» Série de consignes:
1 – D'après l'extrait de décision, à partir de quelle date Mr Dominique X... a-t-il été engagé par la société ERIS ?
2 – Recopiez tout le passage de l'extrait de décision qui va de « Greffier, lors des » jusqu'à « désignée INEO E&S. ».

Monsieur Hubert DE BECDELIÈVRE, Conseiller,

qui en ont délibéré,

Greffier, lors des débats : Monsieur Pierre-Louis LANE

FAITS ET DEMANDES DES PARTIES

Mr Dominique X... a été engagé à compter du 5 septembre 1988 selon contrat à durée indéterminée par la société ERIS, filiale du groupe GTME, en qualité d'ingénieur d'affaires débutant. Suite à la fusion de GTME avec d'autres sociétés, Mr X... a été muté le 1er octobre 2004 avec reprise de son ancienneté au sein de la société INEO où il exerçait en dernier lieu les fonctions de directeur délégué, statut cadre, niveau C2 de la convention collective des Ingénieurs, Assimilés et Cadres des Entreprises de Travaux Publics, moyennant une rémunération mensuelle brute moyenne de 8 053 € primes incluses. Il était également gérant de la SNC INEO ENGINEERING & SYSTEMS, ci-après désignée INEO E&S.

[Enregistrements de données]
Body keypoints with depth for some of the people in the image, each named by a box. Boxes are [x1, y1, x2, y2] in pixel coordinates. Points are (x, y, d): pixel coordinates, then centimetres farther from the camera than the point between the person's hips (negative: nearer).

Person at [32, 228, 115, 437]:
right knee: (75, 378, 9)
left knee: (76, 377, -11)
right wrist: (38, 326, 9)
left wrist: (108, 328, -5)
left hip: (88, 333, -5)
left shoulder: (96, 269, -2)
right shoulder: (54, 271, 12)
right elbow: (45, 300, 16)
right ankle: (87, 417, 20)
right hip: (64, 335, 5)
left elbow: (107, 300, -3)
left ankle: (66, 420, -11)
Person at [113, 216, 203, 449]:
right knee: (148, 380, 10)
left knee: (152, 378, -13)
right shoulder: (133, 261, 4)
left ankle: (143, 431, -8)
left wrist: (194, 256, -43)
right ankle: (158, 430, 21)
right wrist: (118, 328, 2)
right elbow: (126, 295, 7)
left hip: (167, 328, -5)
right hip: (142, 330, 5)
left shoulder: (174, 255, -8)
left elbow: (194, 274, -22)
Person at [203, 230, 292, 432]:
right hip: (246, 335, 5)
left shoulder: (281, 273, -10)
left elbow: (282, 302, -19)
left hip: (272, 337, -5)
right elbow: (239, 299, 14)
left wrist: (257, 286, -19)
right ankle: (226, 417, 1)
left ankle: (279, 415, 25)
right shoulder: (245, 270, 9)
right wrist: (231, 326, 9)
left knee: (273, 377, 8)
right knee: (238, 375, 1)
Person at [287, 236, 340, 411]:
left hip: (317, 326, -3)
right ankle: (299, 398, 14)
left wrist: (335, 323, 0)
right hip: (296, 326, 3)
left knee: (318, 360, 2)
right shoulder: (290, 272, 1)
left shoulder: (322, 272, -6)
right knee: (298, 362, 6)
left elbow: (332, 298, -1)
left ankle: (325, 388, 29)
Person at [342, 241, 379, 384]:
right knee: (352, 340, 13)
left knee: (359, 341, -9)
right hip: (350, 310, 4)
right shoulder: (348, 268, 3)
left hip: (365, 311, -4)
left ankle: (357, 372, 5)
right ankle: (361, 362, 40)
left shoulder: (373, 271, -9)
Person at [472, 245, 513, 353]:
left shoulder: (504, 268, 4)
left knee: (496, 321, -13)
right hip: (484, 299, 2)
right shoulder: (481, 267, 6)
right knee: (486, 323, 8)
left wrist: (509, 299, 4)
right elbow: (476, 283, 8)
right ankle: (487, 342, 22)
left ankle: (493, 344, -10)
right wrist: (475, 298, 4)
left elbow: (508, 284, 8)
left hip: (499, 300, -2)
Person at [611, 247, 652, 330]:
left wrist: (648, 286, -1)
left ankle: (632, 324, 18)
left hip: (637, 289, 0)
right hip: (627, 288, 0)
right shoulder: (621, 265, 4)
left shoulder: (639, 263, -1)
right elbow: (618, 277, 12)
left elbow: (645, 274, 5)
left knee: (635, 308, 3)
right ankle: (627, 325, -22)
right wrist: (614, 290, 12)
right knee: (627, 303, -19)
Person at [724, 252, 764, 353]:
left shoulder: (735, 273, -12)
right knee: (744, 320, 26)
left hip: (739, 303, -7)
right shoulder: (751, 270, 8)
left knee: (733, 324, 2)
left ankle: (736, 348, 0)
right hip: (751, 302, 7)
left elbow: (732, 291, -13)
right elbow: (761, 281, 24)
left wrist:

» Réponses attendues:
1 – À compter du 5 septembre 1988.

2 –
Greffier, lors des débats : Monsieur Pierre-Louis LANE

FAITS ET DEMANDES DES PARTIES

Mr Dominique X... a été engagé à compter du 5 septembre 1988 selon contrat à durée indéterminée par la société ERIS, filiale du groupe GTME, en qualité d'ingénieur d'affaires débutant. Suite à la fusion de GTME avec d'autres sociétés, Mr X... a été muté le 1er octobre 2004 avec reprise de son ancienneté au sein de la société INEO où il exerçait en dernier lieu les fonctions de directeur délégué, statut cadre, niveau C2 de la convention collective des Ingénieurs, Assimilés et Cadres des Entreprises de Travaux Publics, moyennant une rémunération mensuelle brute moyenne de 8 053 € primes incluses. Il était également gérant de la SNC INEO ENGINEERING & SYSTEMS, ci-après désignée INEO E&S.